Phantom malware hidden in Android game mods hijacks devices to run covert ad fraud, using remote control and machine learning to mimic user behavior.
Android Smartphone owners installing modified games and apps are now facing yet another threat that turns their devices into tools for click fraud, researchers at Doctor Web’s antivirus lab report. The malware, part of a family tracked as Android.Phantom, has been found bundled with popular titles and spreads through unofficial app sources and third‑party stores.
Researchers first noticed this strain after several Android games began behaving suspiciously following updates in late September 2025 from a single developer account. Titles such as Creation Magic World, Cute Pet House, and Theft Auto Mafia were clean before September 2025, but later distributed versions bundled with the trojan. Once installed, the malware launches along with the game without any visible alert to the user.
According to Doctor Web’s report, the Android.Phantom family operates in two modes controlled by commands from remote servers. In the so‑called “phantom” mode, the malware uses a hidden browser component to load specified web pages, then downloads a script and a machine‑learning model to analyse and interact with ads, mimicking real user clicks. It also pulls Machine‑learning code from an external host to assist in automating this interaction.
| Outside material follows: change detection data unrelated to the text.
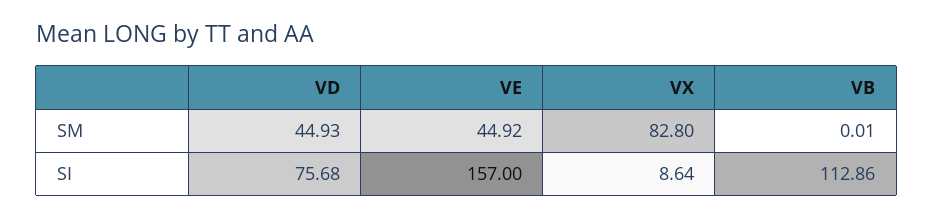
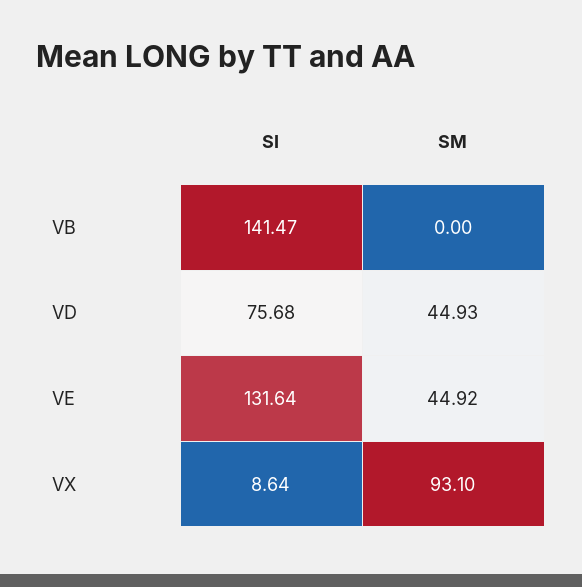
  {
    "VD": {
      "SM": 44.93,
      "SI": 75.68
    },
    "VE": {
      "SM": 44.92,
-     "SI": 157
+     "SI": 131.64
    },
    "VX": {
-     "SM": 82.8,
+     "SM": 93.1,
      "SI": 8.64
    },
    "VB": {
-     "SM": 0.01,
+     "SM": 0,
-     "SI": 112.86
+     "SI": 141.47
    }
  }

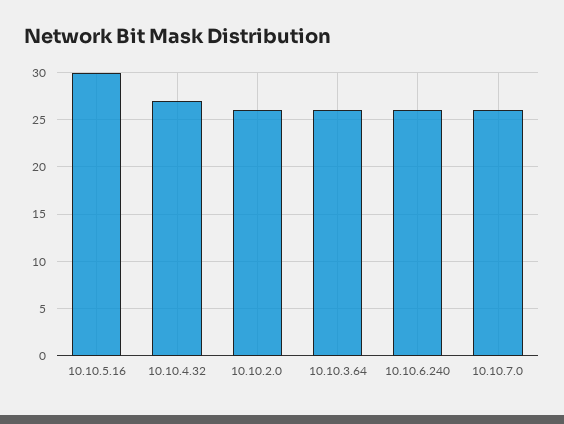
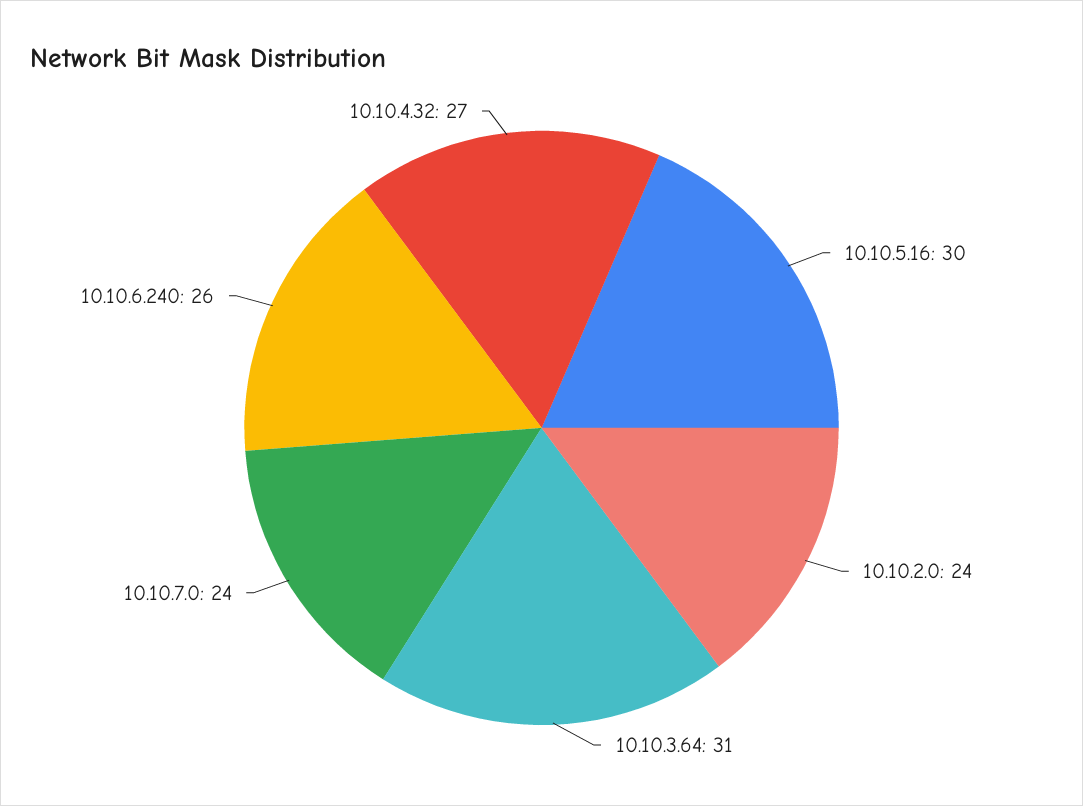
  {
    "10.10.5.16": 30,
    "10.10.4.32": 27,
-   "10.10.2.0": 26,
+   "10.10.2.0": 24,
-   "10.10.3.64": 26,
+   "10.10.3.64": 31,
    "10.10.6.240": 26,
-   "10.10.7.0": 26
+   "10.10.7.0": 24
  }

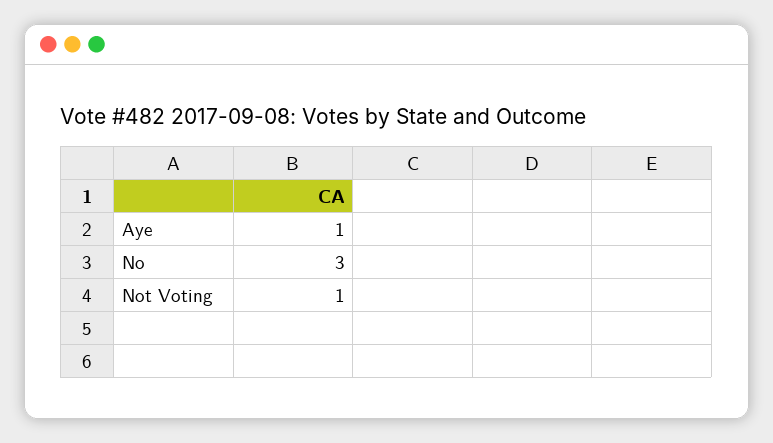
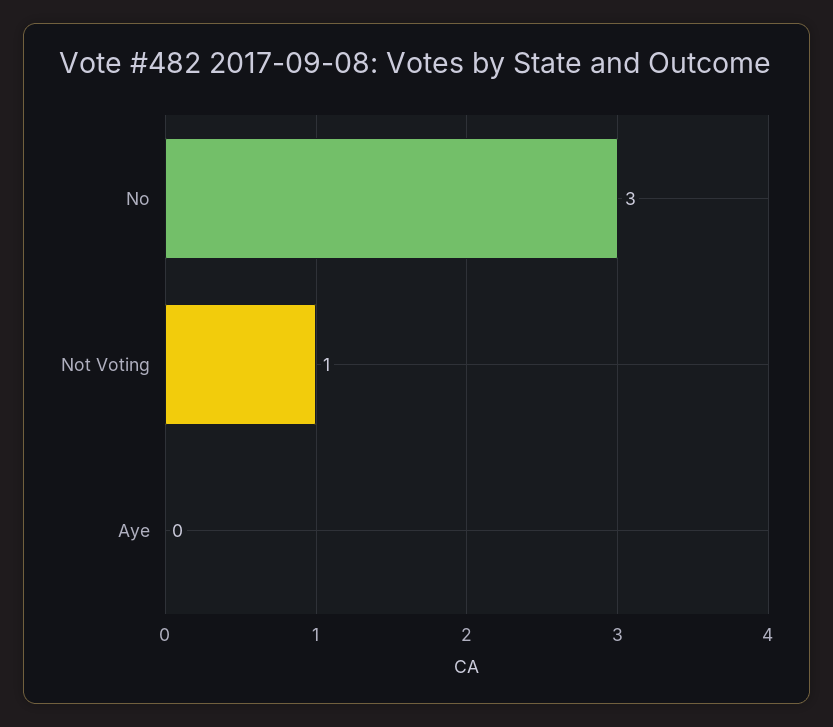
  {
-   "Aye": 1,
+   "Aye": 0,
    "No": 3,
    "Not Voting": 1
  }

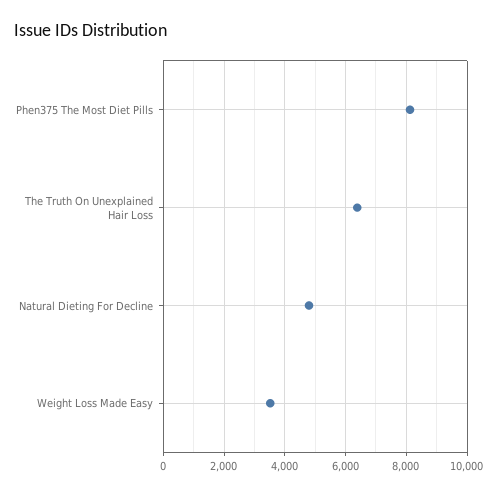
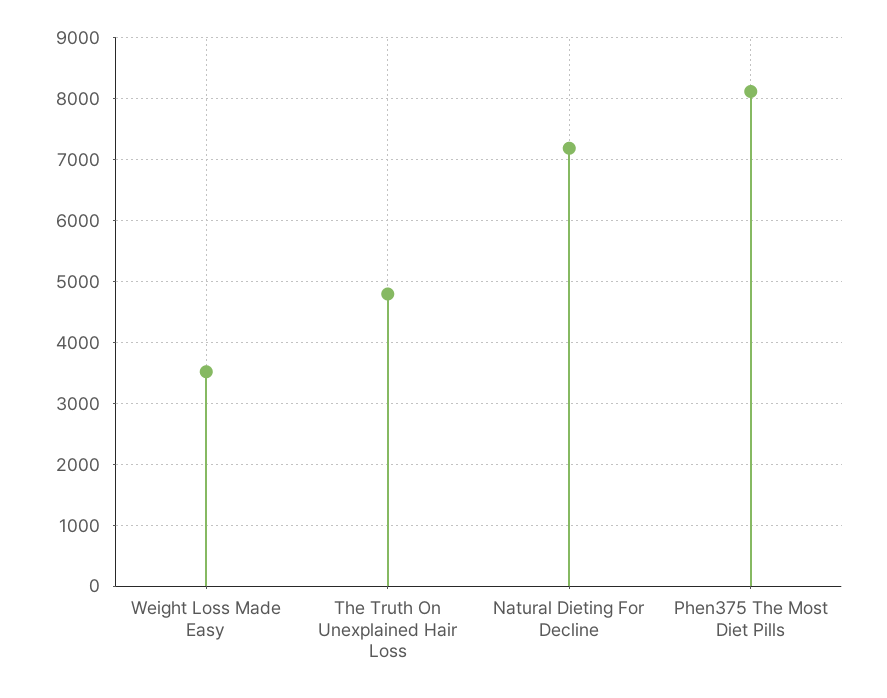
  {
    "Phen375 The Most Diet Pills": 8100,
-   "The Truth On Unexplained Hair Loss": 6400,
+   "The Truth On Unexplained Hair Loss": 4800,
-   "Natural Dieting For Decline": 4800,
+   "Natural Dieting For Decline": 7200,
    "Weight Loss Made Easy": 3500
  }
In its alternate mode, the malware sets up peer‑to‑peer connections using WebRTC, allowing remote controllers to see and interact with the user’s virtual screen in real time. That remote session can perform actions such as scrolling, tapping, and text input directly on the infected device.
Doctor Web also noted that the use of Android.Phantom toolkit has grown over time, with regular updates adding new capabilities. An additional module acts as a dropper, fetching more click‑fraud components from different servers. These additional pieces focus on predefined click routines across other target sites, broadening the scale of fraud.
It is worth pointing out that signs of this threat aren’t obvious to users. The affected games function normally on the surface, luring victims with familiar names and high download counts, while covert activity runs in the background. Researchers warn that installers sourced outside official app stores carry the highest risk, especially when obtained from APK portals or community channels in messaging apps.
Whether you use an Android device or an iPhone, it’s best to avoid installing apps from third-party stores. Even official app stores aren’t foolproof, as cybercriminals have managed to slip malicious apps into them in the past. Always think twice before downloading.